- WORK REQUEST -
Below are some records; reproduce every one of them exactly.

- PROVIDED RECORDS -

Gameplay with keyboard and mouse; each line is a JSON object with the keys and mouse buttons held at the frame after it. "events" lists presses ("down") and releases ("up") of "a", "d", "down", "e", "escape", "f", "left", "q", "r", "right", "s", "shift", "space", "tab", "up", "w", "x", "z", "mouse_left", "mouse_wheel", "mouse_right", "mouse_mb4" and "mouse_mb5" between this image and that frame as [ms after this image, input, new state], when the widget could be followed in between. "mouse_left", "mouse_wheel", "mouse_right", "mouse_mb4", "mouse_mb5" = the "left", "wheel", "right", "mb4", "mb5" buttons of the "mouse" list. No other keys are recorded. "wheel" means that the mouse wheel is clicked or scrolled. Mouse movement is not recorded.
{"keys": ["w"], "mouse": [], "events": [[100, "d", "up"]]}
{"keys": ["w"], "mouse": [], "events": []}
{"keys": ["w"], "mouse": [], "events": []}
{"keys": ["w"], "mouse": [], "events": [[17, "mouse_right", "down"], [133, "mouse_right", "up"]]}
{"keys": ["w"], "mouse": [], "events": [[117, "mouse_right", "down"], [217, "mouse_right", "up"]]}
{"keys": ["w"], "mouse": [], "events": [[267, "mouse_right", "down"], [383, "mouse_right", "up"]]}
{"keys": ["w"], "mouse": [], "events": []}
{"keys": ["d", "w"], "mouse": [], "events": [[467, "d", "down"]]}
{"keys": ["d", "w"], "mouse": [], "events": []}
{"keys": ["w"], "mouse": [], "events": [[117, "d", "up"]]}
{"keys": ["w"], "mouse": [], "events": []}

- EXERCISE ANSWER -
Gameplay with keyboard and mouse; each line is a JSON object with the keys and mouse buttons held at the frame after it. "events" lists presses ("down") and releases ("up") of "a", "d", "down", "e", "escape", "f", "left", "q", "r", "right", "s", "shift", "space", "tab", "up", "w", "x", "z", "mouse_left", "mouse_wheel", "mouse_right", "mouse_mb4" and "mouse_mb5" between this image and that frame as [ms after this image, input, new state], when the widget could be followed in between. "mouse_left", "mouse_wheel", "mouse_right", "mouse_mb4", "mouse_mb5" = the "left", "wheel", "right", "mb4", "mb5" buttons of the "mouse" list. No other keys are recorded. "wheel" means that the mouse wheel is clicked or scrolled. Mouse movement is not recorded.
{"keys": ["w"], "mouse": [], "events": [[100, "d", "up"]]}
{"keys": ["w"], "mouse": [], "events": []}
{"keys": ["w"], "mouse": [], "events": []}
{"keys": ["w"], "mouse": [], "events": [[17, "mouse_right", "down"], [133, "mouse_right", "up"]]}
{"keys": ["w"], "mouse": [], "events": [[117, "mouse_right", "down"], [217, "mouse_right", "up"]]}
{"keys": ["w"], "mouse": [], "events": [[267, "mouse_right", "down"], [383, "mouse_right", "up"]]}
{"keys": ["w"], "mouse": [], "events": []}
{"keys": ["d", "w"], "mouse": [], "events": [[467, "d", "down"]]}
{"keys": ["d", "w"], "mouse": [], "events": []}
{"keys": ["w"], "mouse": [], "events": [[117, "d", "up"]]}
{"keys": ["w"], "mouse": [], "events": []}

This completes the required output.